Exercise goal> In the listing that follows, count every line with the word "down" in it and write only the total.

--- Source material Enclosed Below ---

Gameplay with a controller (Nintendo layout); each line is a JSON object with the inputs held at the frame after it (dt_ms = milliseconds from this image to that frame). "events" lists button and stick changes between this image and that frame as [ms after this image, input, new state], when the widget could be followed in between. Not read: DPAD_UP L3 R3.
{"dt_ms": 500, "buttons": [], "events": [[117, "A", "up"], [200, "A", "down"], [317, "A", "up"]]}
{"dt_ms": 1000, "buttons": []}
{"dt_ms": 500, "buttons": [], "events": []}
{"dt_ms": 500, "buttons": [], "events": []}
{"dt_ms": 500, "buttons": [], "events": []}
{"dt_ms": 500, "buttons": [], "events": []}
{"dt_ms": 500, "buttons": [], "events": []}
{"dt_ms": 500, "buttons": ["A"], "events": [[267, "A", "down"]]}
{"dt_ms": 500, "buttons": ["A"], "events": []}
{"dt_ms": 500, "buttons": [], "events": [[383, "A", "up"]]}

--- End of Enclosed Source material ---

Response> 2